The lack of communication between the nursing staff and the obstetrician is also evident. "The hospital clearly has a corporate responsibility to provide appropriate communication systems so that there are fail-safe mechanisms to assure that accurate data are conveyed to appropriate professional personnel in a timely manner," she says.
There does not appear to have been any documentation of the communication between the nursing staff and the physician. "Both the medical record and the strip should reflect the fact that the on-call obstetrician called, the time he called, and specifically what he was told and what he ordered," adds Barton. Such documentation would inform the medical staff of the patient’s status and contribute significantly to ensuring the patient’s safety and well-being.
This case is instructive for risk managers in other aspects as well. Even though the mother in this case gave birth in 1983, she did not file suit until 2000. "It was only when the mother considered the fact that she herself might not be able to care for her son that she wanted to find out who was responsible for her son’s condition," says Barton.
Risk managers need to be aware of the importance of maintaining records so that they can be prepared in the event of delayed litigation. Also, she says, "the fact that the jury was willing to exonerate the on-call obstetrician probably reflects a perception that those who are there — in this case, the nursing staff — have full responsibility."
Risk managers should recognize that a jury’s perception of liability often may involve considerations beyond principles of law.
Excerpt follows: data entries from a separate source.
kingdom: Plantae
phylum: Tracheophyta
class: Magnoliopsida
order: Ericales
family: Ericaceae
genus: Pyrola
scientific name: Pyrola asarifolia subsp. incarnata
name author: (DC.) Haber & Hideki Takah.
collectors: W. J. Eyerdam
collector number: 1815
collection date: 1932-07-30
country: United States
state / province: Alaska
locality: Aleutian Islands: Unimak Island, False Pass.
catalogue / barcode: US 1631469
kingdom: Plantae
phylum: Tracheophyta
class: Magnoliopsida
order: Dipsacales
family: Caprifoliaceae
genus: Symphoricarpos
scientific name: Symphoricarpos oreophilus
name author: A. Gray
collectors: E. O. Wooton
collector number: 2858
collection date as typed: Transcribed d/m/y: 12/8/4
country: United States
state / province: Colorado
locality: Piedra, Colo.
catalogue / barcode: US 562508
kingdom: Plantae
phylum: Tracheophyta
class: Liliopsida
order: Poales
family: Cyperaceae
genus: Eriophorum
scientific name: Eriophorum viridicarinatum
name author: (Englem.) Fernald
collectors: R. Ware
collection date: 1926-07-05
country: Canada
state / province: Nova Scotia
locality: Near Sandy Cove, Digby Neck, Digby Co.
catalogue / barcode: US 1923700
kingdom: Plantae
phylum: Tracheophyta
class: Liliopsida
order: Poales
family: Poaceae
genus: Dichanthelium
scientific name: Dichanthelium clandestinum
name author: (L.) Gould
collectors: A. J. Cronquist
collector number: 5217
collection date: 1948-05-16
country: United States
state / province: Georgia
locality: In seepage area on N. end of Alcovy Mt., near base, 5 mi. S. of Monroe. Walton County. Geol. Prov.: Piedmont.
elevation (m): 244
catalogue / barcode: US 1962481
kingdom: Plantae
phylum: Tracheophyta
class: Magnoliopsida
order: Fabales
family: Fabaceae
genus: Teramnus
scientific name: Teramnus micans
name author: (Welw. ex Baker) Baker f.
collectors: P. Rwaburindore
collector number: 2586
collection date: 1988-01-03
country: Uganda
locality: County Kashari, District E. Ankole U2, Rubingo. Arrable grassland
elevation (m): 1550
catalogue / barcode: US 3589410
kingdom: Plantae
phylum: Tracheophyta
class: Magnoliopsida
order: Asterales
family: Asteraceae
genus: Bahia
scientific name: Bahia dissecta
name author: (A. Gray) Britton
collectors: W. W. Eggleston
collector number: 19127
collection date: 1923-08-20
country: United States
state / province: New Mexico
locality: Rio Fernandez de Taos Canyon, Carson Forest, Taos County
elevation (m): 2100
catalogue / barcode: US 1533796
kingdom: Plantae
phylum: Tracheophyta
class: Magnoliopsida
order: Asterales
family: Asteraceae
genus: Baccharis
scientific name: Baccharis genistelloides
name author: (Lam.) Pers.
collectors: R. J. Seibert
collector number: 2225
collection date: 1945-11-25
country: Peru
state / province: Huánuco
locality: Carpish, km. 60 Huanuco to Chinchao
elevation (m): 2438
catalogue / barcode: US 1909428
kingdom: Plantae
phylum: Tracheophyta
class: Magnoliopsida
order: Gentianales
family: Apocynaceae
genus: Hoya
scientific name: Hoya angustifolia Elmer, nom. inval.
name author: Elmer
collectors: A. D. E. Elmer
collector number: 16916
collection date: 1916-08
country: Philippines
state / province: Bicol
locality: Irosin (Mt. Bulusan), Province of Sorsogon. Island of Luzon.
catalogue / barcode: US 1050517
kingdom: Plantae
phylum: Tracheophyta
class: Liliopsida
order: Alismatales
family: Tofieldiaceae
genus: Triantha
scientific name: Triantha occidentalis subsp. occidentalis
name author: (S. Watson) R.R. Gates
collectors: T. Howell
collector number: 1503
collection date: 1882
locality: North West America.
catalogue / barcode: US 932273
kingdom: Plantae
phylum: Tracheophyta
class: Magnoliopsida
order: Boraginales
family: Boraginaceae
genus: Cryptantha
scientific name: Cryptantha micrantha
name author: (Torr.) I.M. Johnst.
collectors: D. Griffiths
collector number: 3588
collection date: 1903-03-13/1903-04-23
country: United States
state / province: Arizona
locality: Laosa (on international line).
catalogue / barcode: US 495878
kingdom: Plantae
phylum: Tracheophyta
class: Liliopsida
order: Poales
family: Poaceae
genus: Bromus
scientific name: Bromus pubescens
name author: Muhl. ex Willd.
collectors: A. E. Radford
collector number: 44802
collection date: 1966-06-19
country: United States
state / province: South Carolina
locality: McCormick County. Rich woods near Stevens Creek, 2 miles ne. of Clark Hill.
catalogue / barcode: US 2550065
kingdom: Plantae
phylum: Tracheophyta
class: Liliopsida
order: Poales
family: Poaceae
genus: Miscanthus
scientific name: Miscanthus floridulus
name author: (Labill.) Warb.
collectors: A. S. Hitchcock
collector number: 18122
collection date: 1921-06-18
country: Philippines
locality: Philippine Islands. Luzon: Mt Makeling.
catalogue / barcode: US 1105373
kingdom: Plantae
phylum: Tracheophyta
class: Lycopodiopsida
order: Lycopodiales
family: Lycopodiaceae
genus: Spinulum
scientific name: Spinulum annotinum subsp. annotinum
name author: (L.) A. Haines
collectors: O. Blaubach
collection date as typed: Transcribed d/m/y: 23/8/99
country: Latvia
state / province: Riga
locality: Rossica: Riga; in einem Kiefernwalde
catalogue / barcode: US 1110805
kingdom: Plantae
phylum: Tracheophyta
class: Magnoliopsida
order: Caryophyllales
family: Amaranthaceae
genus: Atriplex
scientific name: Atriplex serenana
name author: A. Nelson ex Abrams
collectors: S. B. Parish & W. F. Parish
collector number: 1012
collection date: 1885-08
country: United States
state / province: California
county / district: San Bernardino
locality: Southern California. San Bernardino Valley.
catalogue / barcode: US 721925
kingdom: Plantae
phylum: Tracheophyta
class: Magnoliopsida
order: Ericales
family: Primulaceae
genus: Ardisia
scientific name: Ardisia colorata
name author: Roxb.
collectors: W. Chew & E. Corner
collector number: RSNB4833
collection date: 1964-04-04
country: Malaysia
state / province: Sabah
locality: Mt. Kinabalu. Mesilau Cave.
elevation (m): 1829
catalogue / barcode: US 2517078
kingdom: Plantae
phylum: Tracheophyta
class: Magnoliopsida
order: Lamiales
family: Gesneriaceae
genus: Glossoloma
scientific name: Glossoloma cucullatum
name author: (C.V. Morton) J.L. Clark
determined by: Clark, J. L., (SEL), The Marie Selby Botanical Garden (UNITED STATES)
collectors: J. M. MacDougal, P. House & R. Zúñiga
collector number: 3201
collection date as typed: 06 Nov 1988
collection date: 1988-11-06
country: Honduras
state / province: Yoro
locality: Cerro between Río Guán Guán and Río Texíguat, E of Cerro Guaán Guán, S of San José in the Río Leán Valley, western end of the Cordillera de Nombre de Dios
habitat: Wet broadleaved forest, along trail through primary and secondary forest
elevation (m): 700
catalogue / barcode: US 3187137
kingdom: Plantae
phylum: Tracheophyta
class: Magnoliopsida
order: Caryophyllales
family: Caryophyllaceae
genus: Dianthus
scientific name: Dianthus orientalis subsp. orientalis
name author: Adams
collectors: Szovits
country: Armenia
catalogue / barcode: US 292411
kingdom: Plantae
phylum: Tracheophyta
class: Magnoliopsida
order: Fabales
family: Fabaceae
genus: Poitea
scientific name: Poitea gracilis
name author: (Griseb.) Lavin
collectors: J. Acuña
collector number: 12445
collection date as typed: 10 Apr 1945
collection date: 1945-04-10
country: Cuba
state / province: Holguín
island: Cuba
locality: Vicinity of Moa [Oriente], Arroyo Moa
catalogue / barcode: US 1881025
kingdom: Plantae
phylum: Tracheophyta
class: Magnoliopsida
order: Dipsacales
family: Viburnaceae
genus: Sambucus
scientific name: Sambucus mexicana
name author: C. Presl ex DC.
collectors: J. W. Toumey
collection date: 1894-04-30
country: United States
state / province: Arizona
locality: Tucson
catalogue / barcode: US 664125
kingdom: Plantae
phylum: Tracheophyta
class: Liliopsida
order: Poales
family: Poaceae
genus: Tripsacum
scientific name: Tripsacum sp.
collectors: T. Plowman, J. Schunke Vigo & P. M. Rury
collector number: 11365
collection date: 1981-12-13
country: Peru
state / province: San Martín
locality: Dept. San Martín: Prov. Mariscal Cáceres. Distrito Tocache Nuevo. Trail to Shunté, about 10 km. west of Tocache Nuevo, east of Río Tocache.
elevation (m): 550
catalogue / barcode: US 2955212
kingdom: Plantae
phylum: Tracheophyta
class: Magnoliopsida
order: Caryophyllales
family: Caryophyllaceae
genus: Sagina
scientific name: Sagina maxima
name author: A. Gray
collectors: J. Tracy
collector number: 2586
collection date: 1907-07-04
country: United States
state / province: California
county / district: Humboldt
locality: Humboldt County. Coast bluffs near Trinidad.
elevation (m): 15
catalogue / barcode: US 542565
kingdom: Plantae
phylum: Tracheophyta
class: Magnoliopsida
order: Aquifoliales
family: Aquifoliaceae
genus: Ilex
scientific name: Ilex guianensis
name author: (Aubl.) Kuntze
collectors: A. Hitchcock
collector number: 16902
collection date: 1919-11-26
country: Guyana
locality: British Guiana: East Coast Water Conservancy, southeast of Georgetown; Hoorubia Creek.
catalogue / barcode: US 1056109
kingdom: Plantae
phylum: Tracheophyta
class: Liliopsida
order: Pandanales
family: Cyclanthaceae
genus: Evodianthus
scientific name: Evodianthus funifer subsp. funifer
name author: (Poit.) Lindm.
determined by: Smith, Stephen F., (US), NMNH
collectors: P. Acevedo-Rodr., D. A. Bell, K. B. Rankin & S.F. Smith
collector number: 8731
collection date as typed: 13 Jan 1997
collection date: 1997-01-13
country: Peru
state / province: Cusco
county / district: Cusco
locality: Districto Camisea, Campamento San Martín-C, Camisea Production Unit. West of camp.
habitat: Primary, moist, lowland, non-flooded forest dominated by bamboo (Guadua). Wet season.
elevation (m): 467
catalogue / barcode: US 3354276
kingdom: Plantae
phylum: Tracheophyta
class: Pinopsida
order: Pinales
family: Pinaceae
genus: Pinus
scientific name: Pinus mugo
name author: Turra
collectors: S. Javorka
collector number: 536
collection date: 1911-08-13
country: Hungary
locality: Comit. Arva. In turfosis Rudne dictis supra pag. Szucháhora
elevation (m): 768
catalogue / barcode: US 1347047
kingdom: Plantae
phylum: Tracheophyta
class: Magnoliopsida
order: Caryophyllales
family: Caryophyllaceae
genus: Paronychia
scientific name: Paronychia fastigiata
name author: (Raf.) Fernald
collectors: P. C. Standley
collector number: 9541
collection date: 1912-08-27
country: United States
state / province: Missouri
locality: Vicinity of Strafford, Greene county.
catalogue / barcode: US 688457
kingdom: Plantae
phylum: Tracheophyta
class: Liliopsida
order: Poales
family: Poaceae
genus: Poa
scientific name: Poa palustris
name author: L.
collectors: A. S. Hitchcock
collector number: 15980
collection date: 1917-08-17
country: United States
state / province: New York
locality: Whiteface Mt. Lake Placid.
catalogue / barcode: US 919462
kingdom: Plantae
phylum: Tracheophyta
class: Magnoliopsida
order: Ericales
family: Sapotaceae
Finally, this case foreshadows the likely increase in dueling experts in future litigation. In this case, the plaintiff had six expert witnesses from all over the country, while the defendant used three such experts. The increase in expert testimony can be attributed to the publication of new medical studies.
These studies, including their validity and applicability, need to be addressed by expert witnesses for both plaintiffs and defendants. For example, a recent study by the American College of Obstetricians and Gynecologists and the American Academy of Pediatrics found that an insufficient supply of oxygen during delivery (one of the indications of medical malpractice) occurs in less than 25% of all cerebral palsy cases, and medical malpractice may actually occur in three to five percent of all cases. Future litigants will have to address, by means of expert testimony, the validity of this study and others like it.
In conclusion, the hospital needs to ensure the implementation of and adherence to medical staff rules and regulations to prevent similar situations in the future. Such standards of practice should address the protocol for physicians who cover for one another and the proper way to read and interpret medical devices, such as the fetal heart monitor. The hospital then needs to create and maintain appropriate communication procedures.
"Hospitals need to establish a solid framework to facilitate effective care and treatment for the safety of patients," concludes Barton.
Damen Townsend v. Little Company of Mary Hospital, Dr. Joseph Zacharia, Cook County (IL) Circuit Court, Case No. 00L-3555.